Task description: Could you transcribe all of the data exactly and skip any pictures?

START Entries provided

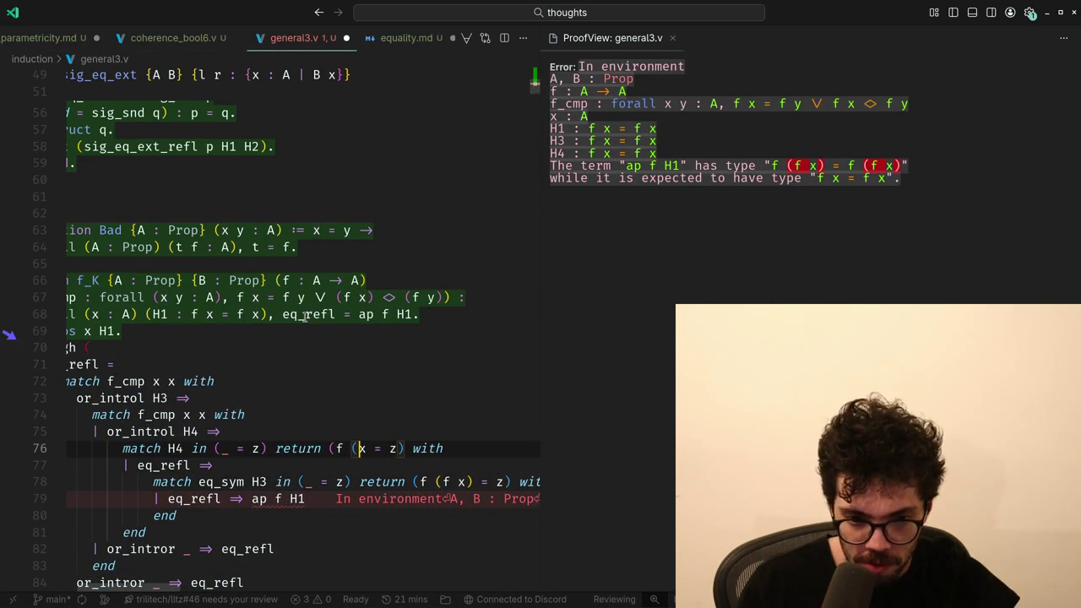
key(Right)
text())
key(Down)
key(Down)
key(Down)
key(ctrl+Left)
key(ctrl+Left)
key(ctrl+Left)
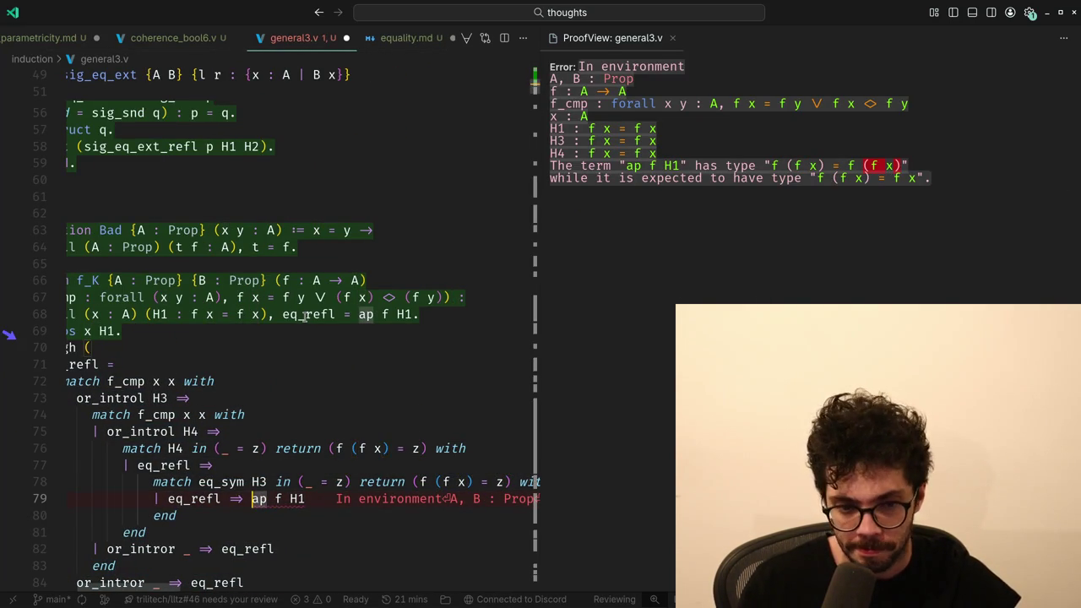
key(ctrl+u)
Make the f_cmp match on line 72 take (f x) (f x).
key(Up)
key(Up)
key(Up)
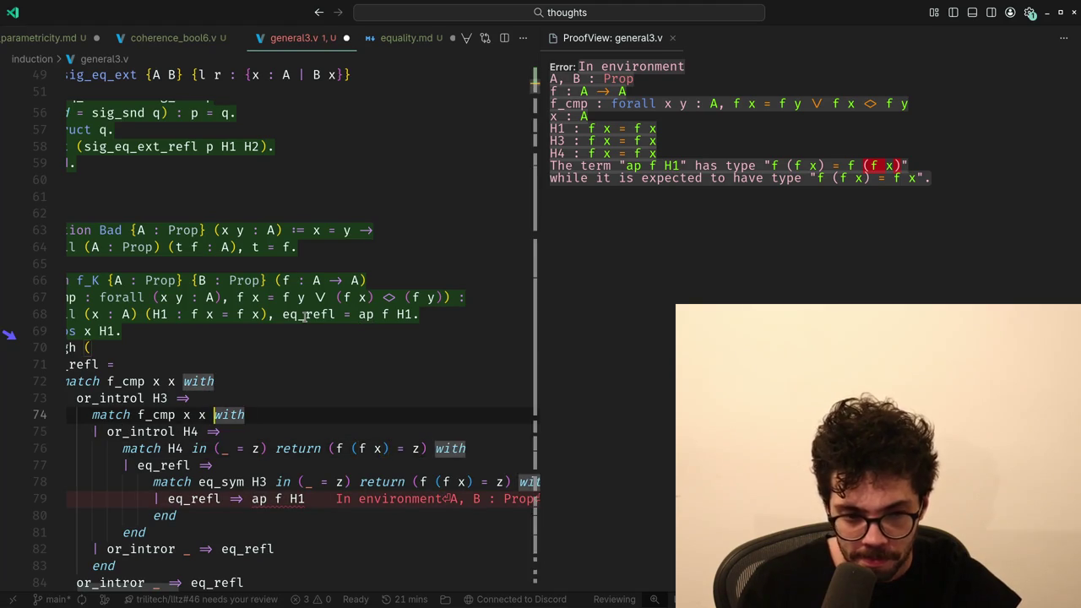
key(ctrl+Left)
key(ctrl+Left)
key(ctrl+Left)
text((f)
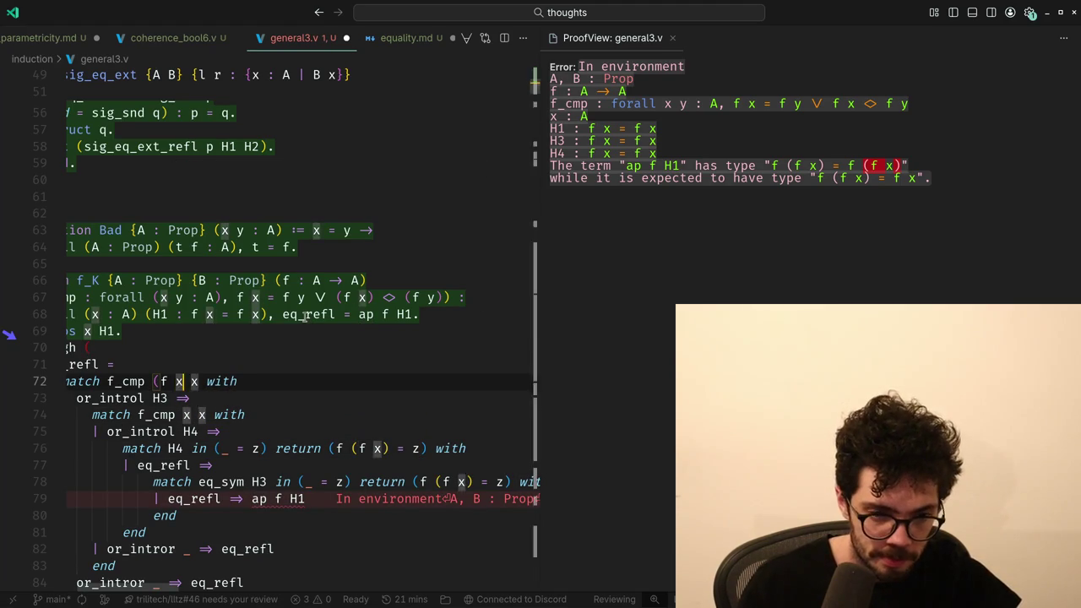
key(Right)
text())
key(Right)
text((f)
key(Right)
text())
Make the match on line 74 take (f x) (f x) and step the proof further.
key(Down)
key(End)
key(Down)
key(Left)
text((f)
key(Right)
text() (f)
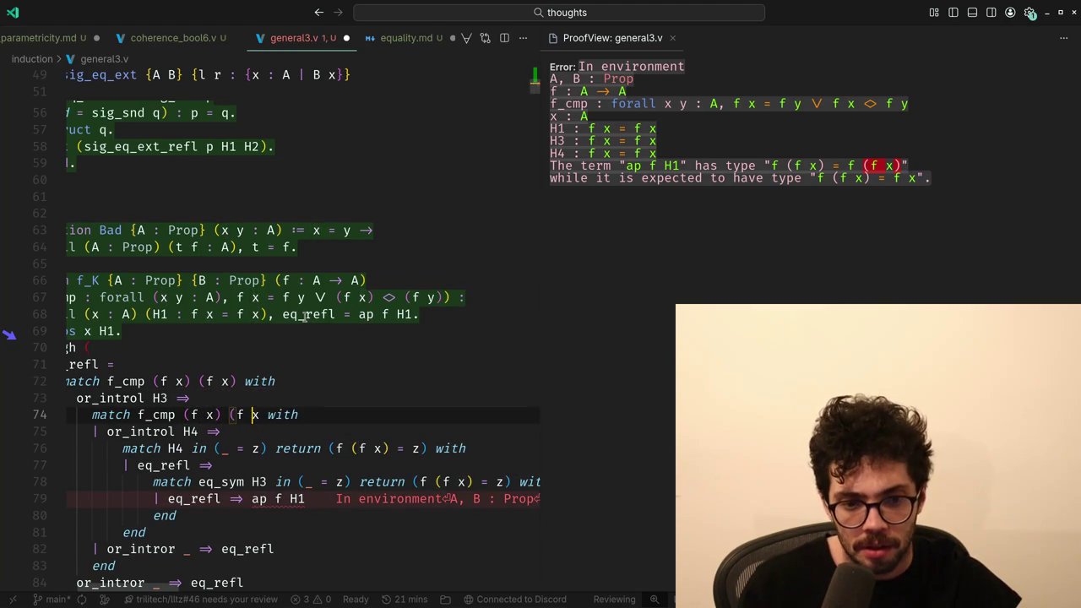
key(Right)
text())
key(alt+Down)
key(alt+Down)
key(alt+Down)
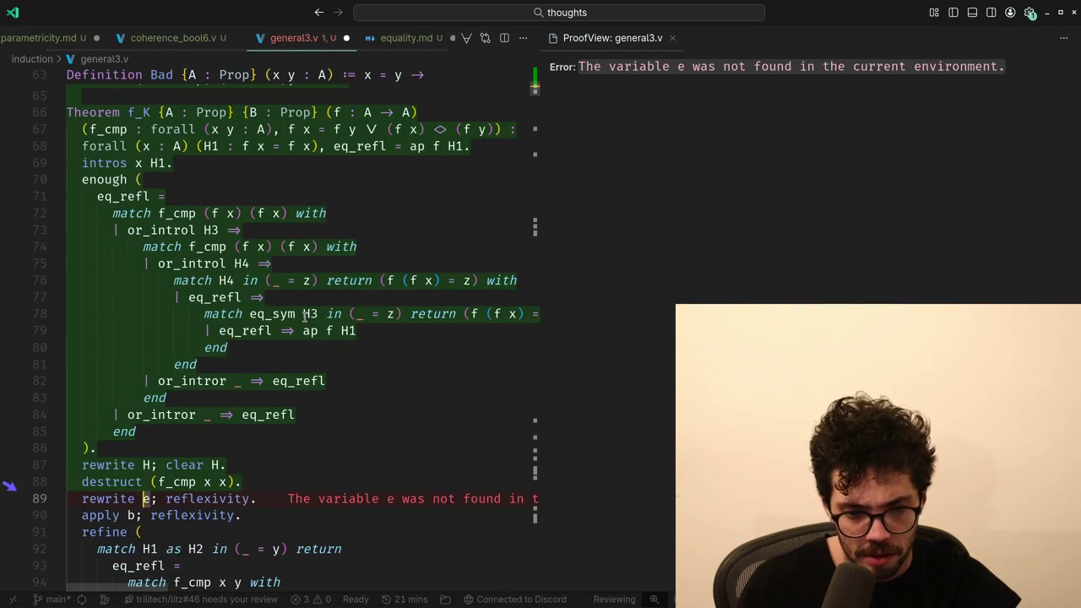
Change the destruct on line 88 to use (f_cmp (f x) (f x)) and step the proof past it.
key(ctrl+z)
key(alt+Down)
key(alt+Down)
key(alt+Down)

END Entries provided

Exercise solution:
key(Right)
text())
key(Down)
key(Down)
key(Down)
key(ctrl+Left)
key(ctrl+Left)
key(ctrl+Left)
key(ctrl+u)
Make the f_cmp match on line 72 take (f x) (f x).
key(Up)
key(Up)
key(Up)
key(ctrl+Left)
key(ctrl+Left)
key(ctrl+Left)
text((f)
key(Right)
text())
key(Right)
text((f)
key(Right)
text())
Make the match on line 74 take (f x) (f x) and step the proof further.
key(Down)
key(End)
key(Down)
key(Left)
text((f)
key(Right)
text() (f)
key(Right)
text())
key(alt+Down)
key(alt+Down)
key(alt+Down)
Change the destruct on line 88 to use (f_cmp (f x) (f x)) and step the proof past it.
key(ctrl+z)
key(alt+Down)
key(alt+Down)
key(alt+Down)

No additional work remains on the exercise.